Forum pour l’avenir de la culture
18 et 19 Novembre 2017, Théâtre Powszechny, Varsovie
A l’automne 2016, ce slogan a rassemblé près de trois mille participants au Congrès de la Culture. Nous nous sommes rencontrés à Varsovie et avons parlé de la culture en Pologne pendant trois jours.
Nous avons terminé la manifestation avec la conviction qu’un nouveau débat passionné avait commencé, le Congrès étant un lieu important – pas le seul – de ce débat. Nous ne doutons pas que la culture est l’un des terrains et, en même temps, le thème d’une contestation politique grandissante. Son enjeu est le même que lorsque les efforts pour sauver l’indépendance avaient échoué, il y a deux siècles, ou lorsque l’indépendance de la Pologne a pris forme, il y a cent ans.

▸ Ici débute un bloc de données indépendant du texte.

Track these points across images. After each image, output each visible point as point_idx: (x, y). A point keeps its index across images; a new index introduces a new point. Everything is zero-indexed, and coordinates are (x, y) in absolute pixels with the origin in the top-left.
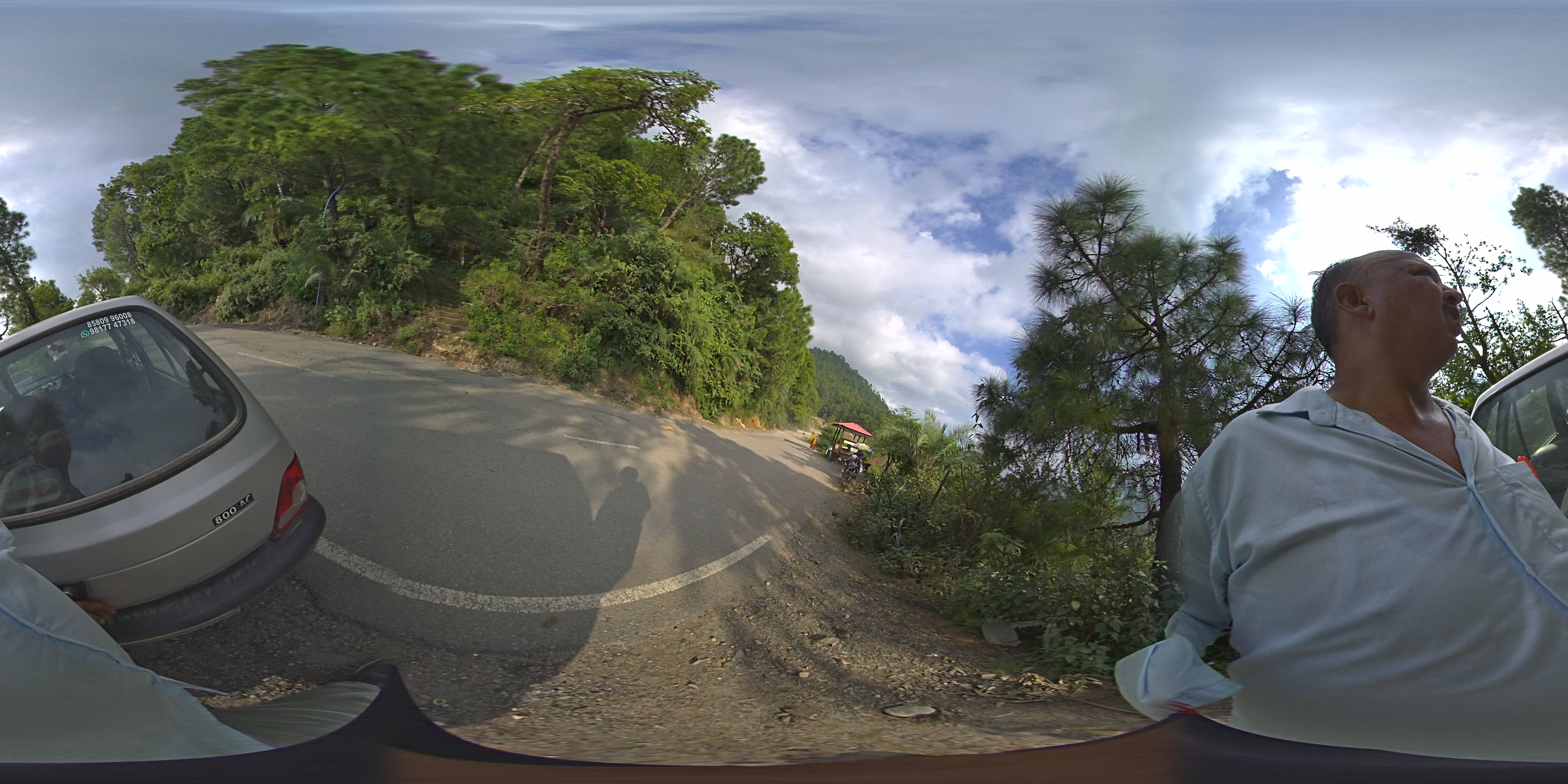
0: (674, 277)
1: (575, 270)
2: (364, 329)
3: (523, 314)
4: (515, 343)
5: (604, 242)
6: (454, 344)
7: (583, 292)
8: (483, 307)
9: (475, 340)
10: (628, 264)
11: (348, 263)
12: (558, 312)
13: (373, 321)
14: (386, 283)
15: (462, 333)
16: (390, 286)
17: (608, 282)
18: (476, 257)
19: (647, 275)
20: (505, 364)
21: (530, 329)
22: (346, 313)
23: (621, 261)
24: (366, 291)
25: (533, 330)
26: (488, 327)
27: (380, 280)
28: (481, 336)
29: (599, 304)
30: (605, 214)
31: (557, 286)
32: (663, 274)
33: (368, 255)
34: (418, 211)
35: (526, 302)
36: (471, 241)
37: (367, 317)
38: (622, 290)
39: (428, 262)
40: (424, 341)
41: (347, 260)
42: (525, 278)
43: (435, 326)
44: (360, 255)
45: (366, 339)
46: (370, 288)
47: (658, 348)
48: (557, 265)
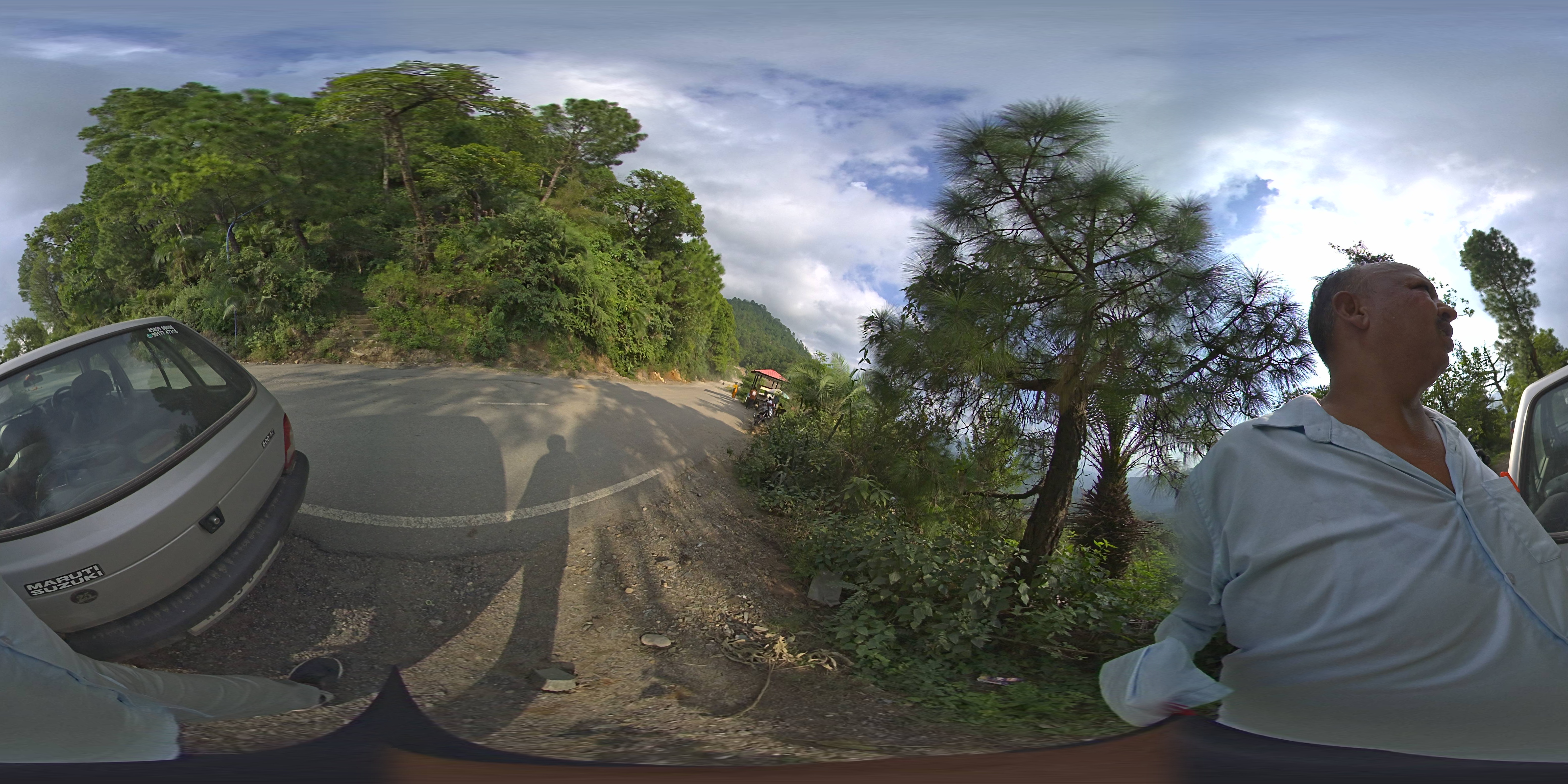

Après encore cent ans, nous devons à nouveau répondre à la question : qui sommes-nous et qui voulons-nous être ? Le camp politique au pouvoir depuis 2015 définit clairement son objectif : il s’agit d’abolir le pluralisme social et de subordonner la vie du peuple polonais à l’appareil de l’état national. La réduction culturelle est l’élément principal de cette politique. Sous le slogan de la restauration des valeurs traditionnelles, du renforcement de l’identité et de la fierté nationales ou de la formation d’un patriotisme, les institutions culturelles sont reprises en main et assujetties aux programmes idéologiques du groupe au pouvoir ; la culture indépendante s’appauvrit et le travail des artistes est censuré. Dans le même temps, les autorités élaborent un système de propagande qui fait appel aux mensonges et à la désinformation à une échelle qui rappelle la propagande de la République populaire de Pologne.
La culture se trouve confrontée au culte, la critique artistique des œuvres au jugement religieux, et le ministère de la Culture ne s’occupe que du patrimoine et de l’histoire. Les discours de haine et la xénophobie s’intensifient pour trouver leur expression, de plus en plus fréquemment, dans la violence physique ; les libertés des citoyens sont menacées, la misogynie et l’obscurantisme sont omniprésents.
C’est précisément la culture qui est l’essence de la contestation et l’enjeu pour l’avenir. Nous avons besoin d’une vision globale, ouverte et partagée socialement qui embrasse la multitude et la variété des expériences, des pratiques, des goûts; une vision fondée sur les valeurs humanistes, fondée sur le respect de la dignité humaine et des droits humains ainsi que de l’environnement ; s’appuyant sur les ressources locales, nationales, européennes et sur le patrimoine humain.
Conscient de ce défi, en nous référant aux résultats du Congrès de la Culture de 2016 et à son message, nous lançons un appel : réunissons-nous à nouveau !
Rassemblons-nous à l’automne 2017, pour discuter de la culture en Pologne et de son avenir.
Rassemblons-nous pour travailler sur la vision de la culture et de la société de la République de Pologne du XXIe siècle, état membre de l’Union européenne et membre responsable de la communauté internationale.
Rassemblons-nous pour entreprendre la tâche d’inventer un projet pour le futur : créer une vision de la culture dont nous rêvons, celle que nous désirons pour nous-mêmes aujourd’hui et pour les générations futures. Nous avons besoin de nouvelles histoires qui nous redonneront espoir et le sens de l’engagement et de l’action pour des valeurs partagées. C’est le travail de Bildung, mentionné par Maria Janion dans sa lettre écrite au Congrès – le travail de compréhension conduisant à l’empathie, le travail éclairé de transformation de soi-même et du monde. Ne laissons pas la vision de l’avenir nous échapper !
Rassemblons-nous, il n’ y a pas d’alternative pour une culture libre.